Over-regulation of chemical risks imposes costs on industry that are unwarranted, thereby weakening global economies and their recovery from the current economic crisis towards long-term sustainability.
Conversely under-regulation leads to health effects for citizens, non-human species and ecosystems.
The most efficient and humane approach is to regulate toxicity as accurately and robustly as possible, for both single substances and mixtures, without relying on costly and invasive mammalian models. This can be achieved by using ultra-high-throughput toxicity testing by innovative laboratory automation to make regulatory systems, premised on 'tolerable risk', more rigorous, precise and predictive than they have ever been.
Delivering such 21st-century science is what the international Consortium for Environmental Omics and Toxicology (CEOT), led by University of Birmingham scientists, is aiming to do, by working in collaboration with governments, industry and non-government organisations around the globe.
Daphnia shares the largest number of genes with humans from among the other invertebrate model species
The aquatic invertebrate Daphnia (waterflea) plays a fundamental role in detecting toxicity in chemicals in a state-of-the-art laboratory using high-throughput testing, making it possible to identify which compounds that are used in domestic and industrial settings are potentially causing harm to the environment.

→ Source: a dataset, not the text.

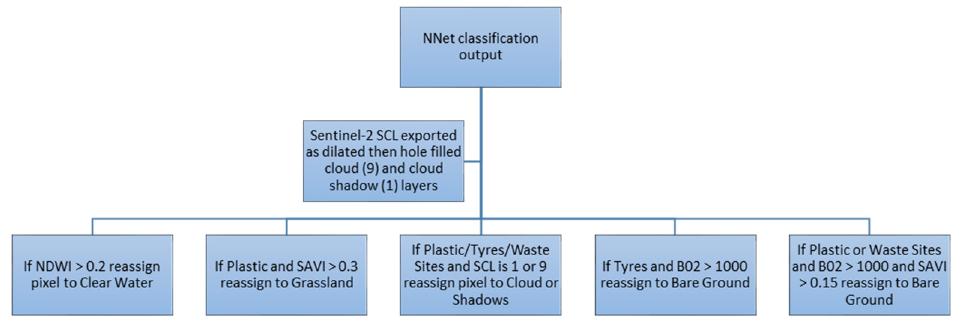
Figure 7. Post-Artificial Neural Network decision tree.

Daphnia has a remarkable range of adaptive responses to ecological conditions, and shares the largest number of genes with humans from among the other invertebrate model species.
Birmingham researchers have expertise in developing new techniques for measuring environmental stresses using this organism. The team focuses on Daphnia at a molecular level, studying the gene expression and the metabolism of the organism. When exposed to compounds, Daphnia change, giving an early warning of pollutants in the environment. These stresses on the Daphnia can induce a specific type of signature – the changes in the molecules denote which pollutants are causing stress to the animal.
For ultra-high-throughput testing, the team is developing the databases that will provide the molecular profiles that will indicate which compounds are threats to environmental and human health.